## Problem requirements
An exact copy of the lines from the one containing "context: Mentioned as one" through the last line below is required; include both of those lines and no others.

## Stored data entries
*-*-*

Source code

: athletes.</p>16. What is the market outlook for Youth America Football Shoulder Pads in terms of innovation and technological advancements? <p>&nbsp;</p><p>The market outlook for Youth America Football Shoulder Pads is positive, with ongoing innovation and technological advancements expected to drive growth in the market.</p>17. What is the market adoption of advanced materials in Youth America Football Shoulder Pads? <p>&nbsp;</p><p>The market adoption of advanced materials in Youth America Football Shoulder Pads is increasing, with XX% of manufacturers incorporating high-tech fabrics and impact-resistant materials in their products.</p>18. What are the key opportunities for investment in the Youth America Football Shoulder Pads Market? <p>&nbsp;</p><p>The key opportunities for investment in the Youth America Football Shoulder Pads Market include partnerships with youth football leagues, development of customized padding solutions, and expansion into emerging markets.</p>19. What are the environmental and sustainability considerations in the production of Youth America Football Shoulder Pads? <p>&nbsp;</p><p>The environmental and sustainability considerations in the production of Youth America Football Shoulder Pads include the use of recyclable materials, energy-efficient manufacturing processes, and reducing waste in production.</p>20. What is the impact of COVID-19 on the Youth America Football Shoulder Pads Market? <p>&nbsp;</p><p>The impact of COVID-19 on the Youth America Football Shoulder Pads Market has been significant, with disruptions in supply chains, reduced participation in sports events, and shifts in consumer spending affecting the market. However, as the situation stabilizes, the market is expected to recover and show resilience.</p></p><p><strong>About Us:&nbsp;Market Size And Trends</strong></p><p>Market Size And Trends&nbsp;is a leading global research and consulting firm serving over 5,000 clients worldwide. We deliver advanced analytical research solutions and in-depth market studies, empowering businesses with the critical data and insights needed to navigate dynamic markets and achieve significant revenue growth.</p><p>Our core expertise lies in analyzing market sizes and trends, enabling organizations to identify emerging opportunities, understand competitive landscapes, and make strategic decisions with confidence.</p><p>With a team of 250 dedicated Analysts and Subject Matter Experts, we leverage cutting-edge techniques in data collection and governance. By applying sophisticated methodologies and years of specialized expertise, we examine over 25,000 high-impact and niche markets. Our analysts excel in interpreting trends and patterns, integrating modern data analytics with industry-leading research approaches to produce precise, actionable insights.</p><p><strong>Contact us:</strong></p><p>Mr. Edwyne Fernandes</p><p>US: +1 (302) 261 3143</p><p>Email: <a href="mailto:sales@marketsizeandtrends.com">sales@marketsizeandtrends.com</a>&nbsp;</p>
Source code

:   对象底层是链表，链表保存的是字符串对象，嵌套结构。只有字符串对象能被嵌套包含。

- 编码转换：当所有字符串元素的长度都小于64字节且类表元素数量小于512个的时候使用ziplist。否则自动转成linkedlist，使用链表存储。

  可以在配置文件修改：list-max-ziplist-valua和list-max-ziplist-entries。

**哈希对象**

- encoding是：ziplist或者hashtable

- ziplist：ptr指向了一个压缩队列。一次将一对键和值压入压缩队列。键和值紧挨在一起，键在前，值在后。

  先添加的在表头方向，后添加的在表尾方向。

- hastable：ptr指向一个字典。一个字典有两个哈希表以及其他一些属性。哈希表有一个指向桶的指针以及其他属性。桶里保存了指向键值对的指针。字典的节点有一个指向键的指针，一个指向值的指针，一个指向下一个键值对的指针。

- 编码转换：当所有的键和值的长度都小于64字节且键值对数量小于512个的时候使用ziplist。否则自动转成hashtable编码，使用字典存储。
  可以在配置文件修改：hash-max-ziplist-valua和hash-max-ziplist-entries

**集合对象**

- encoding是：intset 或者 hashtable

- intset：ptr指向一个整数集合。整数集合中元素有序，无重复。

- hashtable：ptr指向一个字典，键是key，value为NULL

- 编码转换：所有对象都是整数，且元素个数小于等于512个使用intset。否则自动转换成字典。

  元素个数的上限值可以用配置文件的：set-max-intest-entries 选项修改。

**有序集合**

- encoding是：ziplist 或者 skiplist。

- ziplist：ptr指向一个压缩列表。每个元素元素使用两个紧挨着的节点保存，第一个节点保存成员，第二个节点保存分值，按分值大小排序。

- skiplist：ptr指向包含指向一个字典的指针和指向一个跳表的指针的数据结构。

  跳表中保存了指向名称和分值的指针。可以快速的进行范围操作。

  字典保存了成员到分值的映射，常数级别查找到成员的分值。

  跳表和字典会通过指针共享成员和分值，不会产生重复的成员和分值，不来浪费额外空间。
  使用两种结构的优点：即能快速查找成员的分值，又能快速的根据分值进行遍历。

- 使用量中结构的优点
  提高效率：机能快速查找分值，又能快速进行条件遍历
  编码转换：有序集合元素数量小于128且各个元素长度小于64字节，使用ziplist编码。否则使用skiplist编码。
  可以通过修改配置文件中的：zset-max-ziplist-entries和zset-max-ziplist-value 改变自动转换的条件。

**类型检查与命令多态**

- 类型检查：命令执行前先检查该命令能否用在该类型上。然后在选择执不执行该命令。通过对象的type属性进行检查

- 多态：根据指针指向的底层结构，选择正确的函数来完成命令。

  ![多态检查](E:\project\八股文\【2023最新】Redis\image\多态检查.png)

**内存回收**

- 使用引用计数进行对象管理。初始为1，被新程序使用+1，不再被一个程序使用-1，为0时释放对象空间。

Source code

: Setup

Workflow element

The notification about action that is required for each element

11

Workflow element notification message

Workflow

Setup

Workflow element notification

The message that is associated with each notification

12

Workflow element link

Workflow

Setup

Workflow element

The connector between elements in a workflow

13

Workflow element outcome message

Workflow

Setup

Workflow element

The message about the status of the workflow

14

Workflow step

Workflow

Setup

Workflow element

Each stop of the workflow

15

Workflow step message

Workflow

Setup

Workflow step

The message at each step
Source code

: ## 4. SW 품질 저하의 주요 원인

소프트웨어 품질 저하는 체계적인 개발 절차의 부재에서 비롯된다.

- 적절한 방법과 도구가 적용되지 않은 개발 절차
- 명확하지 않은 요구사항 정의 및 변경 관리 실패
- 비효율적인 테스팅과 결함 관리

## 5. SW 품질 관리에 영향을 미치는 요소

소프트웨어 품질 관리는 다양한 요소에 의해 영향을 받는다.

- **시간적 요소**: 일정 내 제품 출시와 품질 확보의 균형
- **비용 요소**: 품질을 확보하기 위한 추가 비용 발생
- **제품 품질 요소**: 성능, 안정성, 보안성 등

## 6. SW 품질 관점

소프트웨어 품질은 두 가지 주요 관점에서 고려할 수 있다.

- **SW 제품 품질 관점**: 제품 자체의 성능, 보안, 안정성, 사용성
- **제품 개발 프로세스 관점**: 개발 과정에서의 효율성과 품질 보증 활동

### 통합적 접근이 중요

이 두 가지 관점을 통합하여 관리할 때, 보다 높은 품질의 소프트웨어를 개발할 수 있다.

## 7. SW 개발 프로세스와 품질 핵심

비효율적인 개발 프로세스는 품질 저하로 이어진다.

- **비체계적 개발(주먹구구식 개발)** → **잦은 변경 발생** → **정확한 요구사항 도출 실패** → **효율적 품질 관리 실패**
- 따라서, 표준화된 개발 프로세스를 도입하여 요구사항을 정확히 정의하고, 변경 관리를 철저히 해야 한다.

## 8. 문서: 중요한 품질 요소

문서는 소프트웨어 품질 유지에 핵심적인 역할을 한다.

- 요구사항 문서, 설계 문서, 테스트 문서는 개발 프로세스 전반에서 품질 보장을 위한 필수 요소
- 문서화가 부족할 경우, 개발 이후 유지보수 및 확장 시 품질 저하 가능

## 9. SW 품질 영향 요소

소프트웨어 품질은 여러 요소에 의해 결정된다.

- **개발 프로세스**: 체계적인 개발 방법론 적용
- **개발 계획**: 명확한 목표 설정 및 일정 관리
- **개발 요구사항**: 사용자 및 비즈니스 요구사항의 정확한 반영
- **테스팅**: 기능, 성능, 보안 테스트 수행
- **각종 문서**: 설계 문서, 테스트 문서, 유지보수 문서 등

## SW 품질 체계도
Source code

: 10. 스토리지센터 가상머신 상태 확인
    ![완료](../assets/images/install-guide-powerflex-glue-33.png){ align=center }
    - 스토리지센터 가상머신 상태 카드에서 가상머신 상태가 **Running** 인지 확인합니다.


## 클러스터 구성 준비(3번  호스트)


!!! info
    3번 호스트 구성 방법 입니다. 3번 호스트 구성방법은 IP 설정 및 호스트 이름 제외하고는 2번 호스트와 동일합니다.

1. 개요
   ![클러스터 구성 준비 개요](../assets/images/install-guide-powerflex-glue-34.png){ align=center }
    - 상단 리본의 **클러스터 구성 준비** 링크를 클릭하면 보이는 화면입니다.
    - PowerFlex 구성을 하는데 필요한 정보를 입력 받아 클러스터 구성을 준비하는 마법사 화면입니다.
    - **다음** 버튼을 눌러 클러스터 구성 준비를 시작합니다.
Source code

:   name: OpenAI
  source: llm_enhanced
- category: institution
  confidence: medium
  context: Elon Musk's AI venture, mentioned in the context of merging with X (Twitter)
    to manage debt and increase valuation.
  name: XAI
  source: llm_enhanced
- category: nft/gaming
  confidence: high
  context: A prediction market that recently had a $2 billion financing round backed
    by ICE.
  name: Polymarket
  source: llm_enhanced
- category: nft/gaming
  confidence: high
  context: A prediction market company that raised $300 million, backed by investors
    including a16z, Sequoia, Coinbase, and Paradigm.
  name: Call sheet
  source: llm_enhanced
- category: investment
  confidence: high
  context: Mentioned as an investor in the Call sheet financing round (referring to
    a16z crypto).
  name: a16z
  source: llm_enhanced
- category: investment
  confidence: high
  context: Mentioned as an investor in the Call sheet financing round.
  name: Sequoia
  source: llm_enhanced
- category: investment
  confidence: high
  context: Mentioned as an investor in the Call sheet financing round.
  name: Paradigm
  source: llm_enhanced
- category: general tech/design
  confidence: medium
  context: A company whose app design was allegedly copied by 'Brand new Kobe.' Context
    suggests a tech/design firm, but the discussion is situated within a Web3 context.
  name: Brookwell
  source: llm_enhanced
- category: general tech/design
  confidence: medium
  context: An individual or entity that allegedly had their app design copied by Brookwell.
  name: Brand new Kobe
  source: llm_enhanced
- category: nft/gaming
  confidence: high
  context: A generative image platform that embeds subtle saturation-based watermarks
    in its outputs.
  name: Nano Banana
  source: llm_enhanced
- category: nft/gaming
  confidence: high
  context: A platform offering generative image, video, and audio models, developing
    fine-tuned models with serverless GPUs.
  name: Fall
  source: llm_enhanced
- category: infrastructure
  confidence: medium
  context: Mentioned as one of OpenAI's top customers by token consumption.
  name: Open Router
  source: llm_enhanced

*-*-*

## Task result
  context: Mentioned as one of OpenAI's top customers by token consumption.
  name: Open Router
  source: llm_enhanced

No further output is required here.